Dataset records

---

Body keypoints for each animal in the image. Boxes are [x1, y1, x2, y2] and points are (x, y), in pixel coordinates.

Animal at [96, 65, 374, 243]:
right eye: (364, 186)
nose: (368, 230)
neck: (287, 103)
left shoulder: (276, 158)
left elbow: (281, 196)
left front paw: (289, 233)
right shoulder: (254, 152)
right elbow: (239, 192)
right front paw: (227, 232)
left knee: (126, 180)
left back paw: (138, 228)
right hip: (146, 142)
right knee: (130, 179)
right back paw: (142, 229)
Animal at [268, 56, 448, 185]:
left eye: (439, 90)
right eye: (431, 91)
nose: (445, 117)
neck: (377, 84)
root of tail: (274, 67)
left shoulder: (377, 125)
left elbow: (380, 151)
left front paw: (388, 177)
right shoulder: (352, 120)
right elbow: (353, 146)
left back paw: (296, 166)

---

YOUR ASSIGNMENT
The lines from the one holding "left eye: (439, 90)" to the final line of the entries, both included, are what should be output, exactly and alone.

EXPECTED OUTPUT
left eye: (439, 90)
right eye: (431, 91)
nose: (445, 117)
neck: (377, 84)
root of tail: (274, 67)
left shoulder: (377, 125)
left elbow: (380, 151)
left front paw: (388, 177)
right shoulder: (352, 120)
right elbow: (353, 146)
left back paw: (296, 166)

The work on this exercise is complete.